For his part, DeMattos described in more detail fluid biomarker research aimed at characterizing how the humanized m266 antibody acts on soluble Aβ. In essence, DeMattos was looking for markers that would be able to track whether equilibria between different pools of Aβ in the body’s periphery and CNS shift after treatment. DeMattos developed an acid urea gel technique that allowed him to resolve full-length Aβ from within a mixture of modified or truncated species. He then used the 3D6 and the 21F12 antibodies to label the peptides on Western blots, on which, he noted, Aβ species run to their true size. This approach visualized a pattern of different truncated Aβ species extracted from human AD brain. It confirmed published work by others. DeMattos estimated that about 75 percent of Aβ extracted from human AD brain and ending at amino acid 42 is truncated. In DeMattos’s hands, a small fraction of that appeared to be 3-42 pyroglutamate derivatives of Aβ (see ARF related Keystone story), which is thought to be an early aggregating form of Aβ.
Soluble Aβ in brain interstitial fluid is generally thought to be in equilibrium with plaque Aβ, which draws Aβ out of solution.

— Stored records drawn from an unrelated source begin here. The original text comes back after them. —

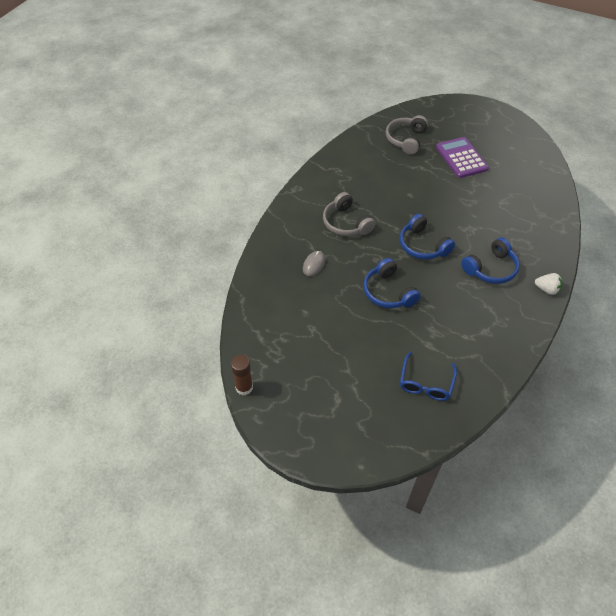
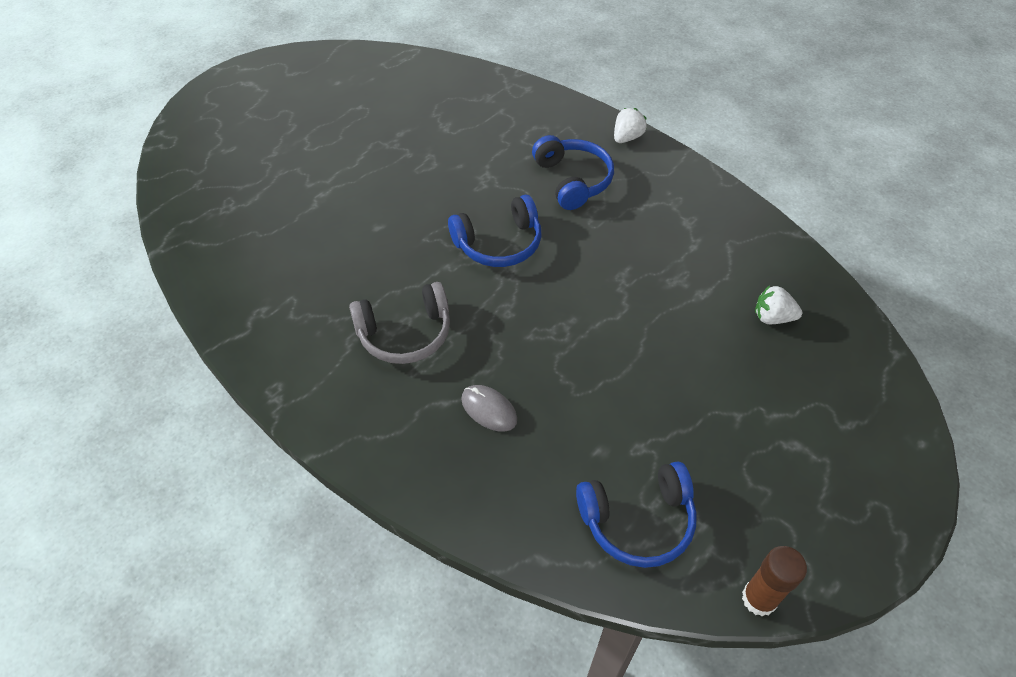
camera: 75 degrees left, 0 degrees up
(388, 292) = (585, 315): blue headphones -> blue headphones (638, 520)
(406, 139) = (240, 194): grey headphones -> none
(426, 383) = (772, 317): blue glasses -> white strawberry
(461, 158) = (327, 142): purple calculator -> none

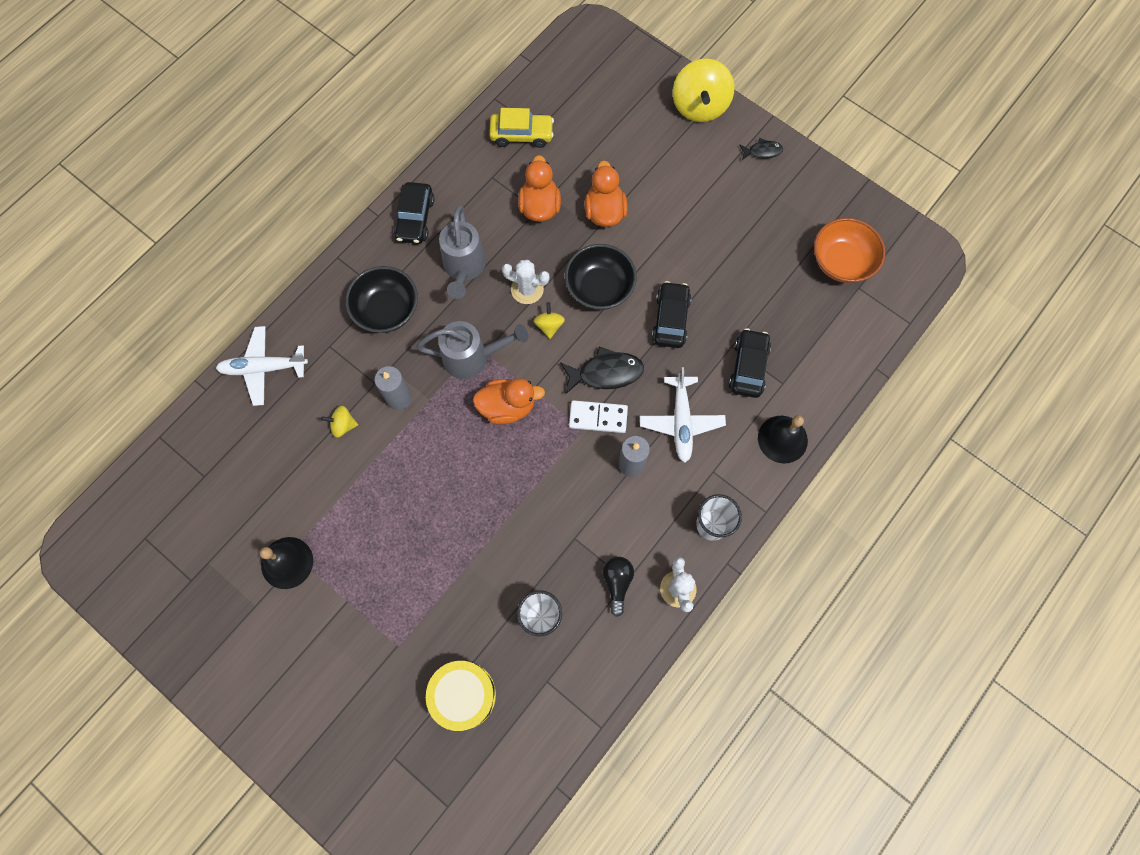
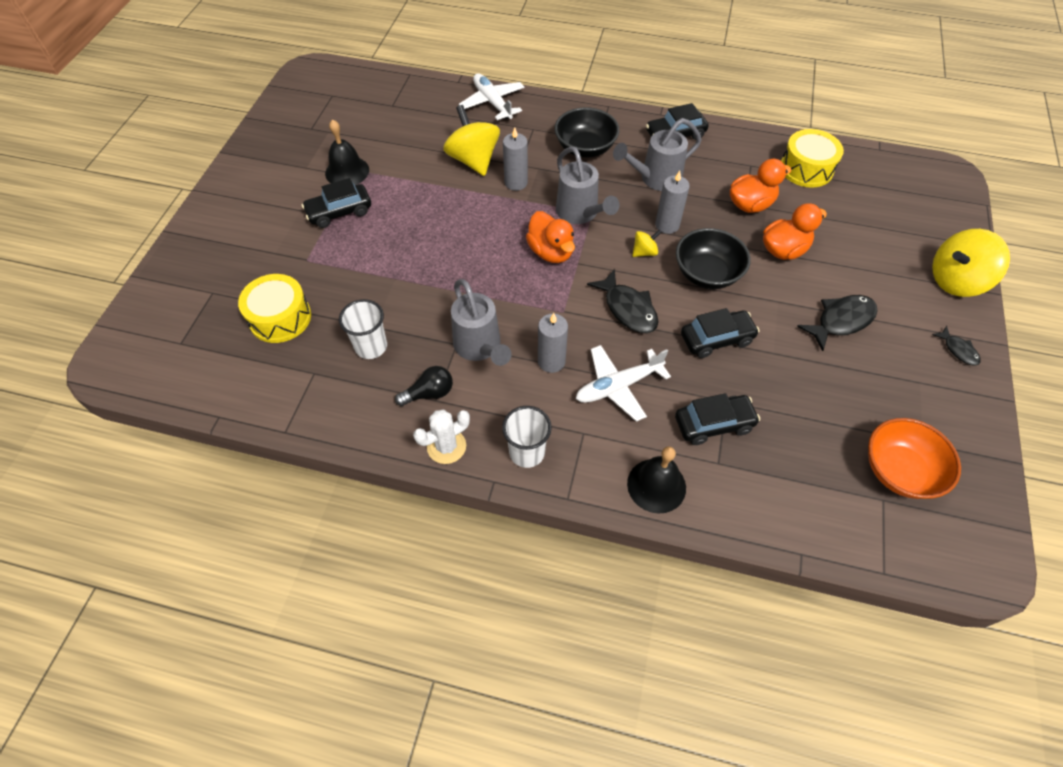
camera: 65 degrees right, 15 degrees down
(343, 425) = (473, 160): yellow spinning top -> yellow spinning top, size x2.09
(346, 590) = (339, 212): none -> black car
(522, 135) = (806, 169): yellow car -> yellow drum
(527, 289) = (667, 225): white cactus -> grey candle
(587, 518) = (480, 347): none -> grey watering can
(598, 418) = (581, 319): white domino -> none
(697, 215) = (841, 321): none -> black fish

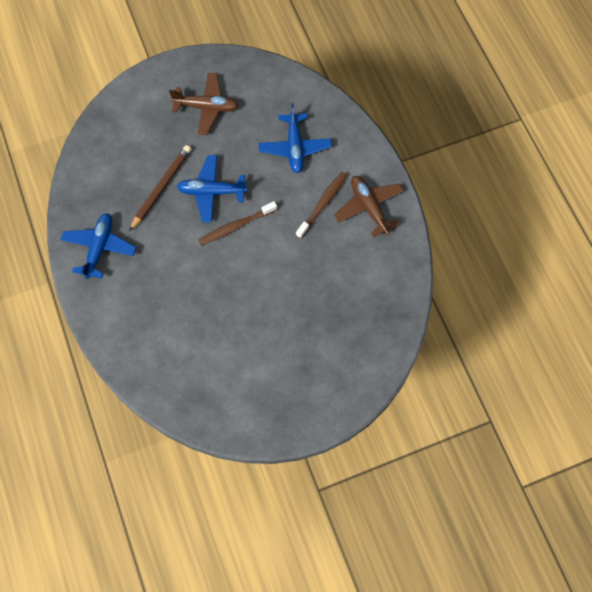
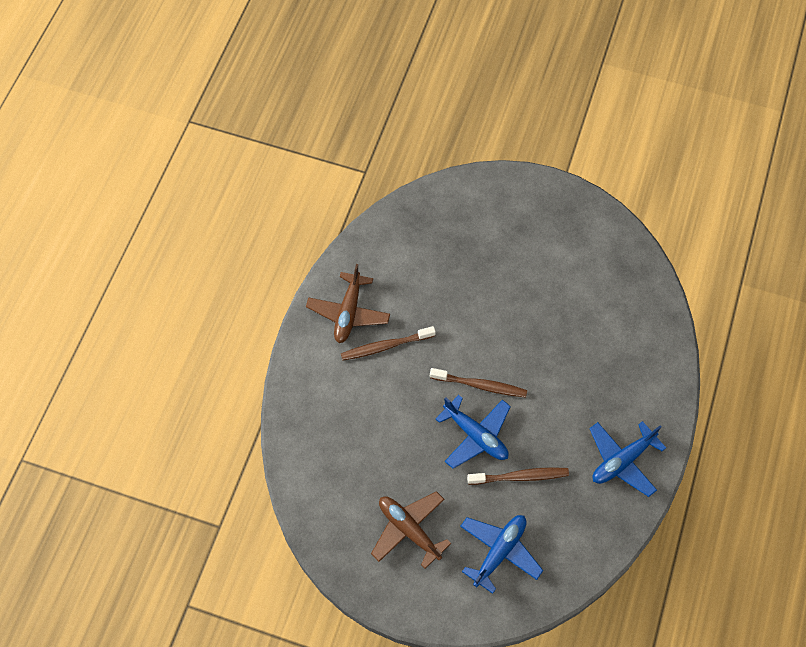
camera: 140 degrees left, 5 degrees down
(161, 188) = (520, 477): brown pencil -> brown toothbrush
(294, 147) = (361, 419): blue plane -> blue plane (499, 552)

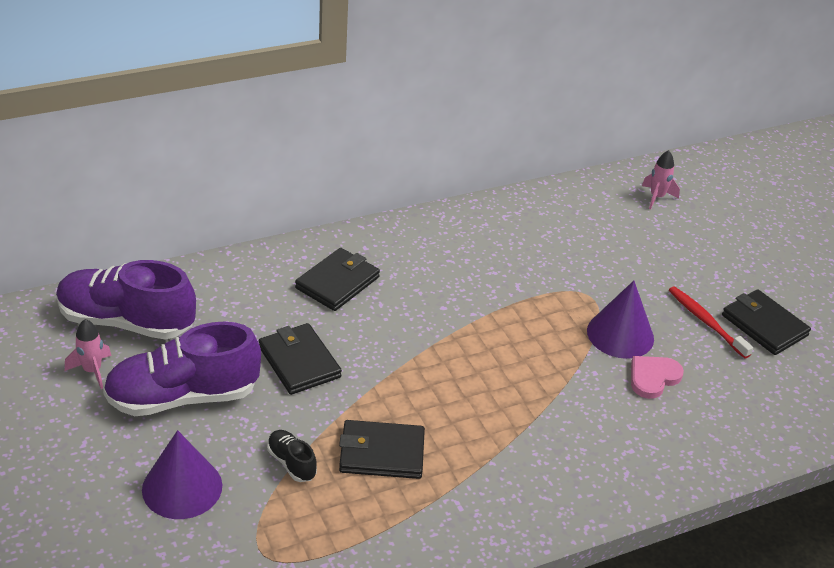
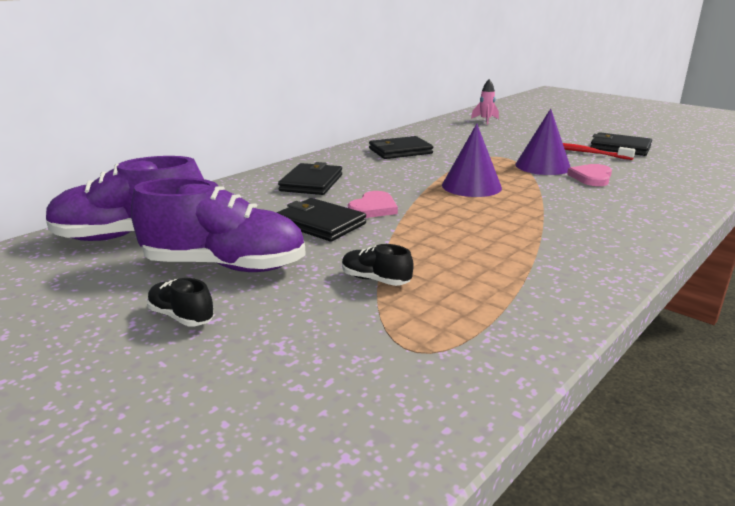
camera: 20 degrees left, 15 degrees down
(92, 371) = (112, 271): pink rocket -> none
(120, 450) = (181, 317): none -> black shoe
(182, 397) = (225, 266): purple shoe -> purple shoe turned 135 degrees counterclockwise
(182, 487) = (276, 325): purple cone -> purple cone (471, 186)
(366, 353) = (373, 208): none -> pink heart
(381, 453) = (450, 254): black wallet -> black wallet (400, 151)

The hope is that m266 will do the opposite, i.e., draw Aβ out of plaques and toward clearance. It’s unproven at present that increasing free CSF Aβ42 will do that, but the new biomarker data hint that this may happen, DeMattos said. When applied to the plasma samples taken during the Phase 2 trial, the acid urea technique detected an accumulation of not only full-length Aβ but also a range of N-truncated fragments that probably originate in the brain. This includes, for example, the pyroglutamate forms. They were never before seen in biological fluids and are considered specific to plaques, DeMattos said. It also includes what DeMattos called “fragment 2,” an as yet uncharacterized Aβ snippet that might be plaque-specific as well. “We see a robust dose-dependent and time-dependent accumulation of this fragment 2 series. We think it is being liberated from plaque. We think we are shifting the equilibrium,” DeMattos said.
Curiously, DeMattos also reported seeing a higher concentration of pyroglutamate Aβ fragments in plasma of some of 16 healthy controls, who had received a single injection of m266. They were people who were also positive for IMPY imaging, suggesting to DeMattos that they had amyloid in their brain and that the bolus of m266 might have drawn some of it out. Overall, the increase in free Aβ42 to DeMattos means that m266 is dissolving various different forms of Aβ out of plaques, from where they make their way to the CSF and then to the blood. The ICAD presentations included no data on whether all that Aβ bound up in plasma is then being degraded and excreted at pace. “The importance to us of this biomarker data is that we know the drug hits its target,” DeMattos said. Added Siemers “We have made a decision to go to Phase 3 with this antibody, and will be starting in 2009.”—Gabrielle Strobel.